**Items listed in a dataset:**
•••••
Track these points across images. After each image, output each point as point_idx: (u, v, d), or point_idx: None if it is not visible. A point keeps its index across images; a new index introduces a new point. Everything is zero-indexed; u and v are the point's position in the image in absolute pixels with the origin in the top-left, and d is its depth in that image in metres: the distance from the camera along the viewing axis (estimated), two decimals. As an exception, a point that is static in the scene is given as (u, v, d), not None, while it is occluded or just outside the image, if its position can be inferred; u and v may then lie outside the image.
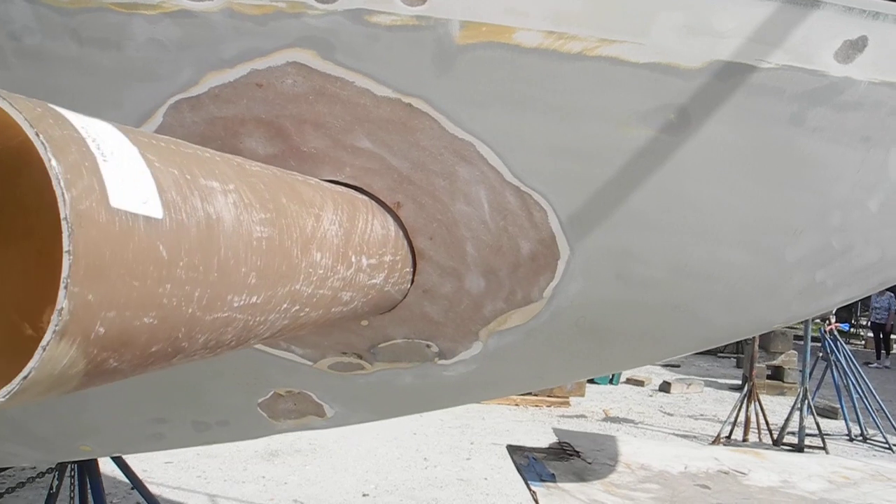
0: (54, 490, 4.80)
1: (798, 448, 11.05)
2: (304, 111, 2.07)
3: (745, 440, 11.39)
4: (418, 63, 2.02)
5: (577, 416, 12.24)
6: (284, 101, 2.05)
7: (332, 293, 1.76)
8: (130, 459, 9.51)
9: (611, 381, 14.85)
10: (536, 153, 2.22)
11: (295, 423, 3.08)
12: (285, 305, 1.51)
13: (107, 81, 1.99)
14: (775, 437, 11.59)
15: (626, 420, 12.20)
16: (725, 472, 4.37)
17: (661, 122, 2.18)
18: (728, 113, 2.19)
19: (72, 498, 4.88)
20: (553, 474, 3.81)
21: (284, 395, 2.94)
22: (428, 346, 2.69)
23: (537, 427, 11.50)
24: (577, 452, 4.08)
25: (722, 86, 2.14)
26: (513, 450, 4.03)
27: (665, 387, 14.83)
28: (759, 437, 11.60)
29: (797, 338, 15.82)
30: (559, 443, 4.26)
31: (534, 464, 3.92)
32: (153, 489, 8.88)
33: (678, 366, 17.80)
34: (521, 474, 3.82)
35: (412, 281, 2.47)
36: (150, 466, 9.32)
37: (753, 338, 11.47)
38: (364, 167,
•••••
**Work request:**
From the first line to the last, write out the data exactly, omitting any pictures.

**Written solution:**
Track these points across images. After each image, output each point as point_idx: (u, v, d), or point_idx: None if it is not visible. A point keeps its index across images; a new index introduces a new point. Everything is zero-indexed; u and v are the point's position in the image in absolute pixels with the origin in the top-left, and d is its depth in that image in metres: the distance from the camera along the viewing axis (estimated), two decimals. As an exception, a point that is static in the scene is given as (u, v, d), not None, while it is occluded or just outside the image, if its position can be inferred; u and v may then lie outside the image.
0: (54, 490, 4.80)
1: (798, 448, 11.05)
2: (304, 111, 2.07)
3: (745, 440, 11.39)
4: (418, 63, 2.02)
5: (577, 416, 12.24)
6: (284, 101, 2.05)
7: (332, 293, 1.76)
8: (130, 459, 9.51)
9: (611, 381, 14.85)
10: (536, 153, 2.22)
11: (295, 423, 3.08)
12: (285, 305, 1.51)
13: (107, 81, 1.99)
14: (775, 437, 11.59)
15: (626, 420, 12.20)
16: (725, 472, 4.37)
17: (661, 122, 2.18)
18: (728, 113, 2.19)
19: (72, 498, 4.88)
20: (553, 474, 3.81)
21: (284, 395, 2.94)
22: (428, 346, 2.69)
23: (537, 427, 11.50)
24: (577, 452, 4.08)
25: (722, 86, 2.14)
26: (513, 450, 4.03)
27: (665, 387, 14.83)
28: (759, 437, 11.60)
29: (797, 338, 15.82)
30: (559, 443, 4.26)
31: (534, 464, 3.92)
32: (153, 489, 8.88)
33: (678, 366, 17.80)
34: (521, 474, 3.82)
35: (412, 281, 2.47)
36: (150, 466, 9.32)
37: (753, 338, 11.47)
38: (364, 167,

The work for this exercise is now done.